The Design Review Committee (DRC) alleges that the proposed building’s “massive length” creates a barrier between the existing campus and the proposed north quadrangle. The Berry design appears to me no wider east-to-west than the existing Baker Library edifice, a building that presently effects a dramatic division between the green and almost all points north. The proposed building could not possibly aggravate this division, and may indeed ameliorate it by providing another front for a building complex that now has an unsightly rear. (I almost wish the Berry design was even wider so as to require the razing of SAE.)
The DRC finds that the Berry design fails to relate “in a substantive way” to Baker. I disagree. The west and east ends appear to me to meld with Baker in both scale and in material, especially since recent alterations now call for more brick. The height of the building will not obscure Baker Tower from any angle, and I suspect that the tower will appear interestingly bizarre from the northern vantage over the top of Berry. The contrast between the mill-quoting design of the Berry facade and the neo-Georgian arrogance of Baker, the efficient-looking lines of the Berry with the insistently inefficient lines and spaces of the sprawling Baker, appeals to me. And the material quotations of the old in the new guarantee that these bold contrasts will prompt fruitful comparison, not just feelings of discord and disjunction. Baker speaks of a Dartmouth where substance took second place to appearances; Berry suggests the opposite without being snotty or condescending about it (even though I am).
The DRC’s point about the “clarity” of Dartmouth’s “Colonial past” escapes me entirely. I am not aware of any colonial period building of any architectural significance on this campus. Dartmouth Hall (1784) is very old, but not pre-revolutionary. Perhaps the handsomest buildings on the green, Rollins Chapel and Wilson, have nothing colonial about them at all. And as to the “18th-century Cartesian rationality” that the DRC thinks we ought to preserve (Descartes, however, was a pre-revolutionary thinker), the less we dwell on that, say I, the better. Cartesian dualism was due for a rest long ago, but Dartmouth failed to recognize that until quite recently.
The DRC cites Cummings Hall as a good example of reinterpreting the adjacent old with a spirit of the new. That’s fairly true, but Cummings Hall was never intended to be a major architectural anchor to any section of the campus. Berry is supposed to be just that, and as such, it ought to be big, singular and remarkable, not a mere “addition” either to an existing building or even an existing section of campus.

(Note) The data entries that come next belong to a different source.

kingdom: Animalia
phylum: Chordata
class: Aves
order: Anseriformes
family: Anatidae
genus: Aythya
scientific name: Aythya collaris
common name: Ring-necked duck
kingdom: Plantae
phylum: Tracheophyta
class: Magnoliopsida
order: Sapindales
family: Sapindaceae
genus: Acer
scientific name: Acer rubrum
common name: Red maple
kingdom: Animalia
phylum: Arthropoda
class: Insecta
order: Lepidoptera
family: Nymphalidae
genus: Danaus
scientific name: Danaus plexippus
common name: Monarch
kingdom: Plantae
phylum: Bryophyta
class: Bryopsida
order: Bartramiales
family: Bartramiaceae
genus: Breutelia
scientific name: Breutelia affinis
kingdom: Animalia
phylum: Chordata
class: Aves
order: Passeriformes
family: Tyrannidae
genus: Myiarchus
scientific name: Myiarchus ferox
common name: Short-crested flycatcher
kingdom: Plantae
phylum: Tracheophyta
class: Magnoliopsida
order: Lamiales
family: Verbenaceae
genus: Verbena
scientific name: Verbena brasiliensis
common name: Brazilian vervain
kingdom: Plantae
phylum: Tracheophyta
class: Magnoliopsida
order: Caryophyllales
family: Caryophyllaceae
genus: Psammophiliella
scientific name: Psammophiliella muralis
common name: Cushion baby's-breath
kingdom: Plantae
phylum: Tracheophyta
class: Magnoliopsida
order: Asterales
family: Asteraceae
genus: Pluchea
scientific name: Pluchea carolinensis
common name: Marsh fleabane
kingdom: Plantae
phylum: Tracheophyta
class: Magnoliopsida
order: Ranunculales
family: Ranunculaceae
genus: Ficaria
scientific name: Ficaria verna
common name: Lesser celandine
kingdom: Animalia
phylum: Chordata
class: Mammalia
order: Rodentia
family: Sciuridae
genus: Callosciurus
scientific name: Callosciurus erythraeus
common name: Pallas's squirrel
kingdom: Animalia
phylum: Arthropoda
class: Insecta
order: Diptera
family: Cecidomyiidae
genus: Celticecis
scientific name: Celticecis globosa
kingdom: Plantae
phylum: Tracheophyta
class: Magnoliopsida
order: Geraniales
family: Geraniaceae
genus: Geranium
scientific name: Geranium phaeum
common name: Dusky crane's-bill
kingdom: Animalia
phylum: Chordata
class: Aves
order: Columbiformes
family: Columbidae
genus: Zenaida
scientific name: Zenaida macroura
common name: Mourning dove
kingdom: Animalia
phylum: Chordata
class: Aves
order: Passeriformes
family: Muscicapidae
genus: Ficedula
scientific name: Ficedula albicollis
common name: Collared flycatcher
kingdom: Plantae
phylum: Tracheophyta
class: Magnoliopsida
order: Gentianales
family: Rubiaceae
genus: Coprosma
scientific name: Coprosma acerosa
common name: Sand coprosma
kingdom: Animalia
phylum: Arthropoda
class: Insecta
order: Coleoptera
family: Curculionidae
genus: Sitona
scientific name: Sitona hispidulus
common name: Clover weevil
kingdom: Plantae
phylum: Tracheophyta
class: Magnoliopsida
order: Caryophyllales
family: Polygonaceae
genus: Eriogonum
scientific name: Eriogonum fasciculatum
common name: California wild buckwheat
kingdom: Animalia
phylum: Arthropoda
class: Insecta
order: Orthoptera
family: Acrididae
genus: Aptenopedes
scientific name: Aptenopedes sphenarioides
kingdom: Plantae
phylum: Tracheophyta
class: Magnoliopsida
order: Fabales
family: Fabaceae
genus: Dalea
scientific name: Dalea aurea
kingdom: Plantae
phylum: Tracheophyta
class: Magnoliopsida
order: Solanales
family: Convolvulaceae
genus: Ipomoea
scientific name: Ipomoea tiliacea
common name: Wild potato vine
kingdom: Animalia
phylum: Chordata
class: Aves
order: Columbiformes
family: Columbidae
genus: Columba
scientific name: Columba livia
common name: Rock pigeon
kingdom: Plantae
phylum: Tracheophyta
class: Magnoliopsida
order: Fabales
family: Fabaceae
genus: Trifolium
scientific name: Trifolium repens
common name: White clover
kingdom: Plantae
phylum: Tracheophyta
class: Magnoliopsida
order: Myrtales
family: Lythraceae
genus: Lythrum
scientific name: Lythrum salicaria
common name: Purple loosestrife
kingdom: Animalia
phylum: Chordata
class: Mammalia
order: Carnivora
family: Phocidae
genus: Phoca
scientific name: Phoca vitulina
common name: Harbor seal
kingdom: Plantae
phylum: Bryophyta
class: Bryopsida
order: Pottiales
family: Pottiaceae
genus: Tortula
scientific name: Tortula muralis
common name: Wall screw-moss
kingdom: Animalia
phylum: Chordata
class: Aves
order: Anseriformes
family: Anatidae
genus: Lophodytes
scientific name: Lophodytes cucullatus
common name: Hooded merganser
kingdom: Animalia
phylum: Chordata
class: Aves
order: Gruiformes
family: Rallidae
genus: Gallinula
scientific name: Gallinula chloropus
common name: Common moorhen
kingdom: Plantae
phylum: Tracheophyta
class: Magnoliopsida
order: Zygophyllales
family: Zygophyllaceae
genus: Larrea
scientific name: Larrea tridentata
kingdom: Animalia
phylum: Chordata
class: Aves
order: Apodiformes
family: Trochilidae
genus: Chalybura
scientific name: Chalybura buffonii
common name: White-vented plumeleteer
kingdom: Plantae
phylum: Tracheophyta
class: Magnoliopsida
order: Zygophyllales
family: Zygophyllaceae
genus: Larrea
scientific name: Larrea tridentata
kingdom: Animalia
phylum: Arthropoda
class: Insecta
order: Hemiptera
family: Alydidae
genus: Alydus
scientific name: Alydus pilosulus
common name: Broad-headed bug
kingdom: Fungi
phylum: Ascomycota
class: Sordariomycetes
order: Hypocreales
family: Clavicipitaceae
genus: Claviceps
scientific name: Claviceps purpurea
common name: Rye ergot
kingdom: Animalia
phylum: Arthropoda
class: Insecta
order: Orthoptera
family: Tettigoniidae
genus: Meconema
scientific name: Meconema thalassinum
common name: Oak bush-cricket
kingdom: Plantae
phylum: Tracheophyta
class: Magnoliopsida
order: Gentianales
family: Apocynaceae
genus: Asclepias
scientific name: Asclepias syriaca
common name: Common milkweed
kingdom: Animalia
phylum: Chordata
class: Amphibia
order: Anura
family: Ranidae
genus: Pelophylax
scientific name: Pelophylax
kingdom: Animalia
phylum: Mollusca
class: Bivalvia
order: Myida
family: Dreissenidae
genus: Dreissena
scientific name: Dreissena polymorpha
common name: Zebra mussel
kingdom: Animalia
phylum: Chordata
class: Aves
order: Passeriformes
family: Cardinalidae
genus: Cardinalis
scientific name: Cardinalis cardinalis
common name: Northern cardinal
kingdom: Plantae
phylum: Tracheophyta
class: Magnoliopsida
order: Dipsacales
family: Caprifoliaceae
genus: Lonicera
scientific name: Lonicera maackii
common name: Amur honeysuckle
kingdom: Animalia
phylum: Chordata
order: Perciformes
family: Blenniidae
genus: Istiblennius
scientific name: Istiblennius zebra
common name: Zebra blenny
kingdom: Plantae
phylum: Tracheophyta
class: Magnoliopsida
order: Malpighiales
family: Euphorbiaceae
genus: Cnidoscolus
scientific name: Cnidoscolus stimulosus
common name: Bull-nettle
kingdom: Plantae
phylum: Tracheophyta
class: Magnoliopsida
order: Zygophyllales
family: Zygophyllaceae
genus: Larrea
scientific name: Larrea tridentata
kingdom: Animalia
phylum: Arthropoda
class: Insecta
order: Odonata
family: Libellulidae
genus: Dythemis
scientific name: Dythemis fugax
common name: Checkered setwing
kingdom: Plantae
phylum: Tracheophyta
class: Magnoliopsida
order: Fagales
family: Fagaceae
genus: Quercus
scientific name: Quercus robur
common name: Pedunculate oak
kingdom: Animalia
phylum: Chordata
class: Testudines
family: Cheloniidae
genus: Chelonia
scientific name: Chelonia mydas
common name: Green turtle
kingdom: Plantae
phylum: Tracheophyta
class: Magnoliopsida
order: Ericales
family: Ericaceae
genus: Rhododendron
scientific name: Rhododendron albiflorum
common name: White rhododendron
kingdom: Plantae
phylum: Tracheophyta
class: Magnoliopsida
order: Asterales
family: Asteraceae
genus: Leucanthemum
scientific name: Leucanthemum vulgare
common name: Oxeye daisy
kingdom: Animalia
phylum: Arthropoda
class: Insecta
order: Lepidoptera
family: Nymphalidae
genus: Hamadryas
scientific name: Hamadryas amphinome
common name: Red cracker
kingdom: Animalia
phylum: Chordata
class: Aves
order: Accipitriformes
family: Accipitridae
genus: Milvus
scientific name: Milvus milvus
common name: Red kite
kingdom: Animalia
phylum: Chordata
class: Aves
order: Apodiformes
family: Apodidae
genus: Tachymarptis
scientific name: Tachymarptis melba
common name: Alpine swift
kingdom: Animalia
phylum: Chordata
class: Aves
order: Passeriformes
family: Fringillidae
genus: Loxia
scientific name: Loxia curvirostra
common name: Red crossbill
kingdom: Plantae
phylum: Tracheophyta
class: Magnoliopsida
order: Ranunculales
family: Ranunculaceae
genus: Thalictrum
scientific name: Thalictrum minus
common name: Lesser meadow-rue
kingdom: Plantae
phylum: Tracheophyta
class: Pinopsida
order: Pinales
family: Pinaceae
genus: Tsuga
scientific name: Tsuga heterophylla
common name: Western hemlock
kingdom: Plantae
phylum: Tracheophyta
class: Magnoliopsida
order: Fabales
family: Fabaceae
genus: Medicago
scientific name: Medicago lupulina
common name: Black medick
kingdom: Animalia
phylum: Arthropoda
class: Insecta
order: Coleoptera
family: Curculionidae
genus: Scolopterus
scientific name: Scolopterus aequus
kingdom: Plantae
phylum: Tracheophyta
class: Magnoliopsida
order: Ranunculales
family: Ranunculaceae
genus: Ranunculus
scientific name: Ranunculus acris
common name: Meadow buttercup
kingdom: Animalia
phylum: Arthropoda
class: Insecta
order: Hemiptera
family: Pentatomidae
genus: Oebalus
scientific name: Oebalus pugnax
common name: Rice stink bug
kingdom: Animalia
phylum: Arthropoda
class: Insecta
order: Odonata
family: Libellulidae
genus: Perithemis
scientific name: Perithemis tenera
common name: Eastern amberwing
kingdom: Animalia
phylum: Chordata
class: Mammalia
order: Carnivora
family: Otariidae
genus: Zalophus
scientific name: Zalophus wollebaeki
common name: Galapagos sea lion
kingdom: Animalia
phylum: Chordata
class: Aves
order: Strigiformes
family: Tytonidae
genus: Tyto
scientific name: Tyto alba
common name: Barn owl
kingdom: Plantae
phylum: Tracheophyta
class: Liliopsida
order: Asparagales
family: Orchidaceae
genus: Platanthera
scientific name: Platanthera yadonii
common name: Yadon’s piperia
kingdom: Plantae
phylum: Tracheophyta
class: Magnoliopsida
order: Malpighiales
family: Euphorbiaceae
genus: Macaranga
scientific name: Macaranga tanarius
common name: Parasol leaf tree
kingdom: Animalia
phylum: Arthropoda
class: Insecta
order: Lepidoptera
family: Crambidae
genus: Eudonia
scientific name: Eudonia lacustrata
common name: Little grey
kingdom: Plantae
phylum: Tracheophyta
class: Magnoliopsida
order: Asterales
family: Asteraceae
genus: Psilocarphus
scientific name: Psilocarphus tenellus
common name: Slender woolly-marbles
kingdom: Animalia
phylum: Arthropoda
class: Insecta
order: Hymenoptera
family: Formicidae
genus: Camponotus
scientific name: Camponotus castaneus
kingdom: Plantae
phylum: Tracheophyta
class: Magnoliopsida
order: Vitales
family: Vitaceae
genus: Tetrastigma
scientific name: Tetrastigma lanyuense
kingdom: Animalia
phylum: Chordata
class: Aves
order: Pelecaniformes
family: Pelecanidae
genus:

I find I disagree so sharply with the DRC largely because I cannot share their assumptions about what this project should be and what it should say. This project, the largest and most significant campus building undertaken since The Hopkins Center, should not settle for being nothing more than “a seamless connection between the original campus and the northern quadrangle,” especially since the original campus is either somewhere in Connecticut, or Dr. Wheelock’s first Hanover log cabin. The Berry Library, whatever else it might be, should NOT be just more of the same neo-Georgian doggerel. Dartmouth deserves a vision of a brighter, more adventurous future. A building “that fundamentally relates to Baker Library” would be a building that sends messages I cannot condone. Baker was never a good library building; it has always valued monumental arrogance over access to the collection, tower over stacks, portrait-laden hallways over bookshelves. The building sends anti-intellectual messages both inside and out. The Berry design should announce a break with those messages even as it acknowledges Dartmouth’s past.
Finally, the Dartmouth campus is not, never has been, and I hope never will be “experienced as a cohesive whole.” Any institution of Dartmouth’s age, over two centuries, ought to exhibit traces in its architecture of all the eras it has inhabited. It should not try to concoct a false uniformity or cohesion that obscures its age, its maturity, and its recognition of the contingencies of history in the life of an old institution. Visitors in the next century will look for signs of every era in Dartmouth’s rich and various past. Let’s not disappoint them by trying to pretend history, even Dartmouth’s history, is full of “Colonial clarity,” “seamless” connections, and a $40 million building without a “separate identity.”